Design-based approaches to replication depend on well-specified research questions regarding the causal estimand of interest. This means that researchers need to specify the units, treatments, outcomes, and settings of interest, and which of these factors, if any, the researcher wishes to vary. Given the “innumerable” potential variations in causal estimands, Nosek and Errington advise researchers to ask, “which ones matter (Nosek & Errington, 2020, p. 4)?” The selection of factors for systematic testing, and the extent to which these factors should be varied, necessarily depends on the researcher’s deep subject matter theory of the intervention, as well as their expert knowledge about the most important factors that are hypothesized to result in effect variation (Simons et al., 2017). These are conditions that the researcher believes are both necessary and sufficient for replicating a causal claim. Explicating these factors is needed for understanding how an intervention’s effect is meant to generalize, as well as the limits of the intervention’s effect under investigation (Nosek & Errington, 2020).
In design-based approaches to replication, applying subject matter theory for selecting a replication design is operationalized through the researcher’s question regarding the causal estimand of interest. For example, direct replications seek to evaluate whether two or more studies with the same well-defined causal estimand yield the same effect. Although the most stringent forms of direct replication seek to meet all replication and individual study assumptions, the most informative direct replication approaches seek to test one or more individual study assumptions (S1-S3) for producing replication failure. High-quality direct replications require that CRF assumptions R1 and R2 are met because these assumptions ensure that studies compare the same causal estimand, while introducing systematic sources of variation that test individual study assumptions (S1-S3). Examples include within-study comparison designs (Fraker & Maynard, 1987; Lalonde, 1986), which compare effect estimates from an observational study with those from an RCT benchmark with the same target population (S1); robustness checks (Duncan et al., 2014), which compare effect estimates for the same target population using different estimation procedures (S2); and reproducibility analyses (Chang & Li, 2015), which compare study results produced by independent investigators using the same data and syntax code. In all of these approaches, the researcher concludes that an individual study effect is biased or incorrectly reported (that is, a violation of individual study assumptions S1-S3) if replication failure is observed.

§ §

▸ **Exercises to complete**:
**1.** Answer these questions from the passage on replication design.
(a) Which two CRF assumptions must high-quality direct replications meet?
(b) What do robustness checks compare?
(c) What do reproducibility analyses compare?
**2.** Pick up the passage on replication design after its last sentence and continue it.
The data after this point is separate material and not part of the passage on replication design.

▸ **Material provided**:
§ §

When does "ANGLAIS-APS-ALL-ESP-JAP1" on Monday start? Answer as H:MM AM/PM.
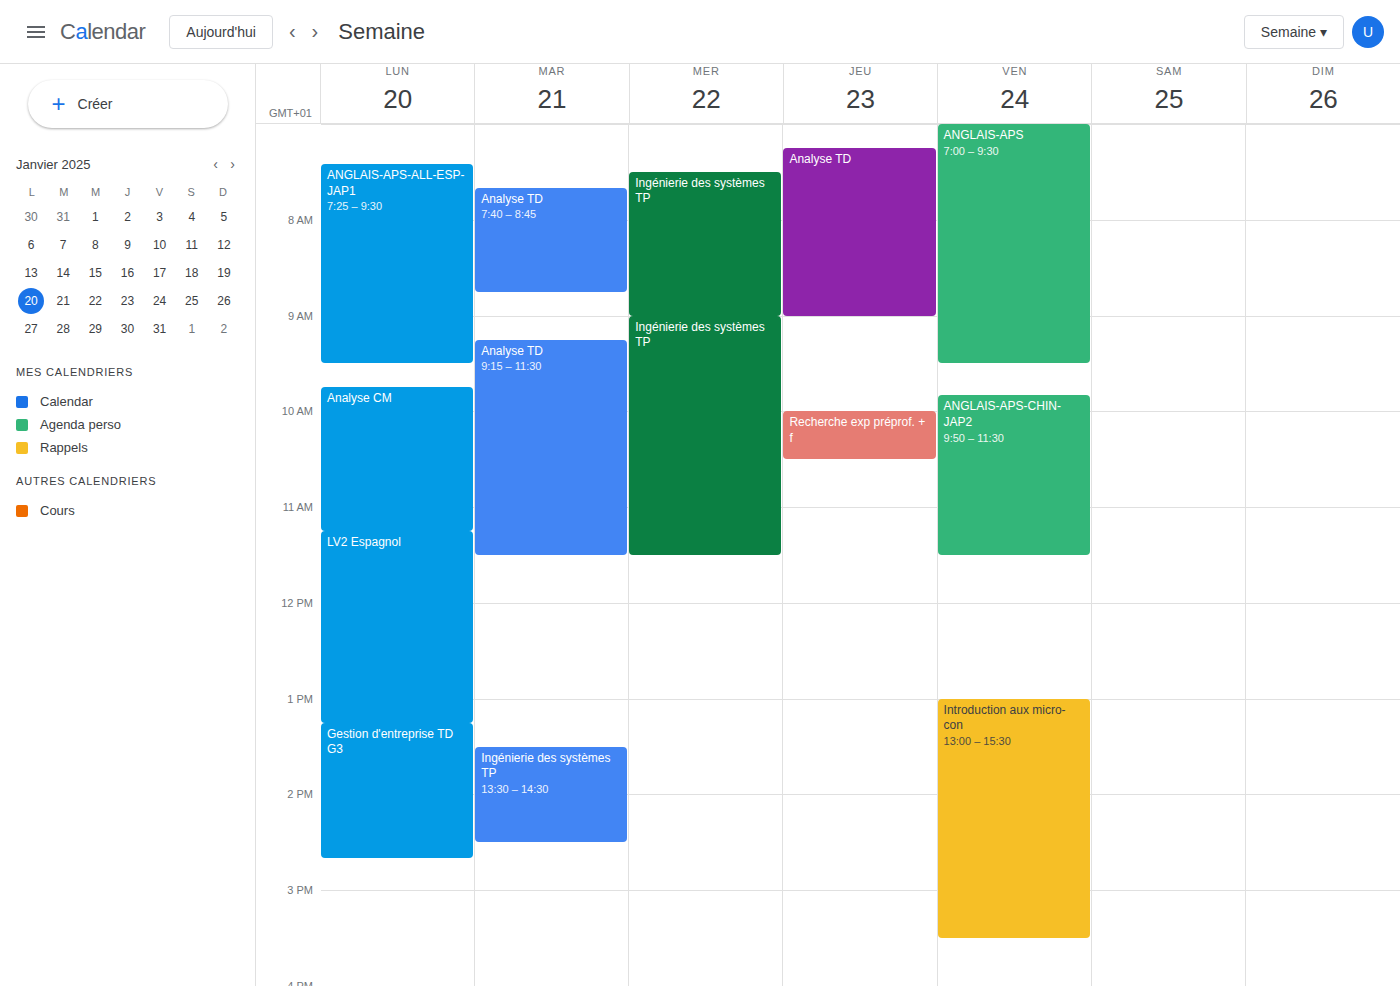
7:25 AM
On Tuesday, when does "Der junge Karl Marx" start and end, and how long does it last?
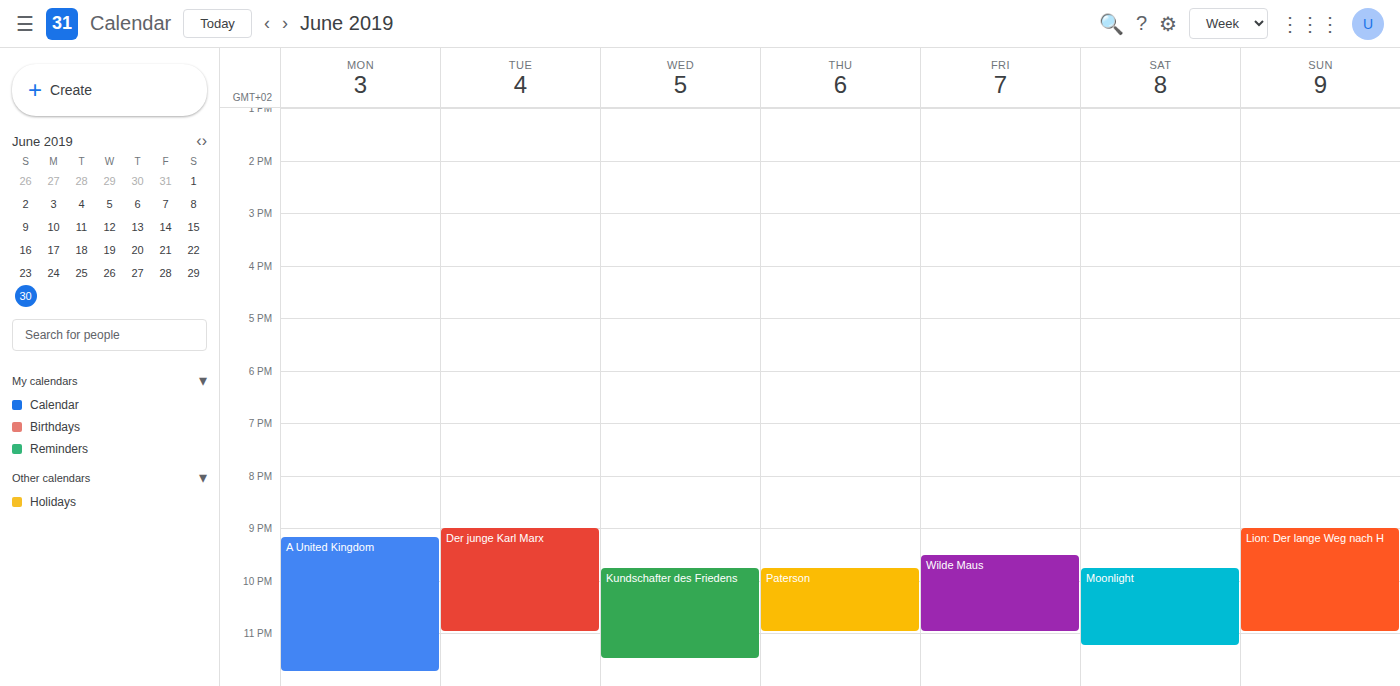
9:00 PM to 11:00 PM, 2 hours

§ §

▸ **Answers**:
**1.**
(a) R1 and R2.
(b) Effect estimates for the same target population using different estimation procedures.
(c) Study results produced by independent investigators using the same data and syntax code.

**2.**
Conceptual replications, however, seek to examine whether two or more studies with potentially different causal estimands produce the same effect. To implement this approach, the researcher selects and introduces variations in units, treatments, outcomes, and settings (R1-R2) while attempting to ensure that all individual study assumptions (S1-S3) are met. The goal is to test and identify potential sources of effect variation based on subject matter theory, often for the purpose of generalizing effects for broader target populations (Clemens, 2017; Schmidt, 2009; Simons et al., 2017).
Definitions of conceptual and direct replications under the CRF complement existing, more heuristic approaches to replication (Brandt, 2014; LeBel et al., 2018). An advantage of the CRF, however, is that it provides a formal method for deriving replication designs that systematically test sources of effect heterogeneity, as well as for evaluating the quality of the replication design for making inferences. The remainder of this section focuses on research designs for conceptual replication. Although the designs we discuss are widely implemented in field settings, they are not currently recognized as replication designs. Understanding these approaches as replication designs demonstrate that it is both feasible and desirable to conduct high-quality replication studies in field settings, as well as to make inferences about why replication failure occurred.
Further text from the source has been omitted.